Over the next several years, the renovated hotel opened such new amenities as the Roosevelt Hotel Flower Shop, decorated in colors of green orchid and silvery art deco, and the Cine-Grill, a streamline-moderne jazz lounge featuring vocal performances.
Socially, the classy Roosevelt Hotel also served as the ultimate entertainment and party getaway. The Blossom Room hosted many elegant soirees as well as regular nightly dancing parties, as their band, Irving Aaronson and His Commanders, rocked the house. Stars came to dance the night away at Hollywood’s hottest dance club. Popular bands played from time to time, and famous dancers like Ann Pennington and Julanne Johnston gave special feature performances. For a short while in 1930, Xavier Cugat and his Tango Orchestra performed on tango nights.
Other social highlights wooed customers. The ladies who lunch crowd adored the Tuesday buffet lunches, with celebrities regularly making appearances. The Blossom Patio Roof Garden, located atop the three-story annex, featured dining, dancing, and nightly performances popular with the cinematic crowd. The Roof featured dining at lunch and dancing nightly. In 1934, the Hotel added Saturday Afternoon Dansants for a more relaxed afternoon out.
Over the years, new owners attempted to adapt the facilities for the times, renovating the look of the interior and replacing the furniture. They switched out entertainment trying to stay up-to-date. Quality, style and usage dropped. After acquiring the National Historic Register property in 2005, Thompson Hotels has restored the Roosevelt back to much of its 1927 roots. They have reintroduced stylish dining opportunities.

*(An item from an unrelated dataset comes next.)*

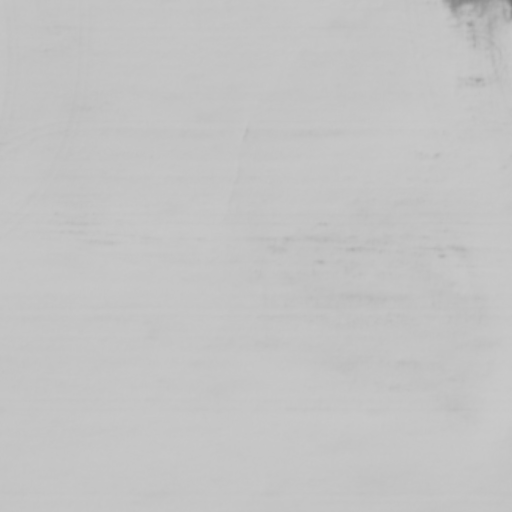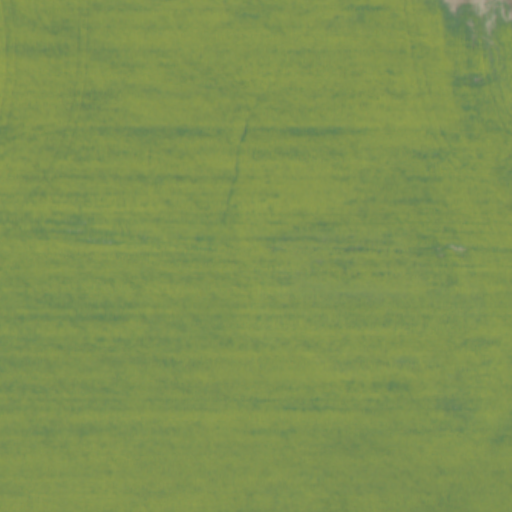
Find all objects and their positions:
road: (438, 286)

Turner Classic Movies recognized the old world elegance of the property in 2010 when organizing its first TCM Classic Movie Festival. It established the festival headquarters at the classy grande dame, saluting classic films and personalities at many of the same location venues visited by the great stars of Hollywood. Their relaxing discussion events called Club TCM occur in the same Blossom Room which hosted the first Academy Awards ceremony. Many stars will be interviewed in the classic lobby lounge of the hotel. Other events will occur poolside, where Marilyn Monroe posed for early cheesecake photos.
The Roosevelt Hotel once again reigns as Hollywood Party central, inviting guests to step back in time to a world of elegance and old world glamour, qualities that never go out of style.